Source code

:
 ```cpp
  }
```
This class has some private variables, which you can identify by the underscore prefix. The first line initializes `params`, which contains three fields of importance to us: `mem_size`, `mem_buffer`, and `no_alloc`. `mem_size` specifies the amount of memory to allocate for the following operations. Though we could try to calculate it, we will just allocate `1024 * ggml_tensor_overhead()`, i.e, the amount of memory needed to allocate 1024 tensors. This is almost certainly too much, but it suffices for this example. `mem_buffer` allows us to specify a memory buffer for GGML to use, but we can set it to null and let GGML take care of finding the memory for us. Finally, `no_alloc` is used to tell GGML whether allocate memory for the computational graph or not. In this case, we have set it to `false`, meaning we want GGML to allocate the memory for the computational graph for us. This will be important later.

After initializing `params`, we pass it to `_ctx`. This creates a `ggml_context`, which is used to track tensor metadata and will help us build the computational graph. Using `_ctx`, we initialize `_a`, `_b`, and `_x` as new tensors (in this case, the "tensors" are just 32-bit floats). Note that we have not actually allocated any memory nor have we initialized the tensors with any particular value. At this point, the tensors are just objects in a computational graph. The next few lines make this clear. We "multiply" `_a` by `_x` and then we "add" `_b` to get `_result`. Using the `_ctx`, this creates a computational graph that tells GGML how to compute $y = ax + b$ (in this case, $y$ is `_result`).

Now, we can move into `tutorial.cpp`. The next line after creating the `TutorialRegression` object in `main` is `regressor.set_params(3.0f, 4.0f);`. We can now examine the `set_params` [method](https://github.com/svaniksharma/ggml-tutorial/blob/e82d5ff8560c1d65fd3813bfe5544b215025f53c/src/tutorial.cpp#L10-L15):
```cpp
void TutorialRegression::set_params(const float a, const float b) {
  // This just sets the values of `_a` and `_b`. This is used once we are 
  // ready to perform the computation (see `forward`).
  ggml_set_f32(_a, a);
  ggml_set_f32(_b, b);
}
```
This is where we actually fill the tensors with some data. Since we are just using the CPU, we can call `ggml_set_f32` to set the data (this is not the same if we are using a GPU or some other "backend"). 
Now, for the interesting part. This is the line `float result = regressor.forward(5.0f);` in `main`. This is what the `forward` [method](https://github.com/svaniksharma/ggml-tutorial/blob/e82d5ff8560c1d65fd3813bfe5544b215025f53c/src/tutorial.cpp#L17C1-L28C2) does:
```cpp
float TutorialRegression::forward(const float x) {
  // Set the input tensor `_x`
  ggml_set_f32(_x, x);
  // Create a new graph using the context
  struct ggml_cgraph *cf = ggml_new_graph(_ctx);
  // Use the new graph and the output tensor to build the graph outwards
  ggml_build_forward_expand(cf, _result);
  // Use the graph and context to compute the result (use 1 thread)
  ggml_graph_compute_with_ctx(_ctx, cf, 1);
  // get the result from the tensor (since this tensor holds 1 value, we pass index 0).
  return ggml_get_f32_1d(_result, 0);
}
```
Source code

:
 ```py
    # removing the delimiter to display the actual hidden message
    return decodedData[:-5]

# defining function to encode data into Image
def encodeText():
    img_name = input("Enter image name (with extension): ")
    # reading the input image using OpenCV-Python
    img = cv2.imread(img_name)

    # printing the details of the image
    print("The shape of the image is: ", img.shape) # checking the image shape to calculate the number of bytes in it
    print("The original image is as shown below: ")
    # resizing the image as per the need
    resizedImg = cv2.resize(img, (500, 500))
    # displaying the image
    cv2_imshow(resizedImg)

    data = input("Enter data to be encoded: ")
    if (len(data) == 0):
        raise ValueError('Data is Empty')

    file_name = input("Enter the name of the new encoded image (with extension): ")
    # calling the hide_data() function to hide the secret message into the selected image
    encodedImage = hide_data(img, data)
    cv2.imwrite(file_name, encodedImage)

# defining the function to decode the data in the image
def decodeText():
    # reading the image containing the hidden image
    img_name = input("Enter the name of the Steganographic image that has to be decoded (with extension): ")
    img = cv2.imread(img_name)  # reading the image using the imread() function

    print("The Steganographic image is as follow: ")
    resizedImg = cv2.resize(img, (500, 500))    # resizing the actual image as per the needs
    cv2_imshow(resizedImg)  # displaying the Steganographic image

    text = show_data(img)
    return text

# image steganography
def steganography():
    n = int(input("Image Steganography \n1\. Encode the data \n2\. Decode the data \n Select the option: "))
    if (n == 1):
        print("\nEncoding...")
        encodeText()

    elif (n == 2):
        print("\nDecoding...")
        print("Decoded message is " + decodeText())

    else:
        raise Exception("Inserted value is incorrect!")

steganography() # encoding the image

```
═══
■ **Task to complete**:
Once you have counted the lines above containing the word "calculate", state that number and nothing more.

■ **Completed task**:
2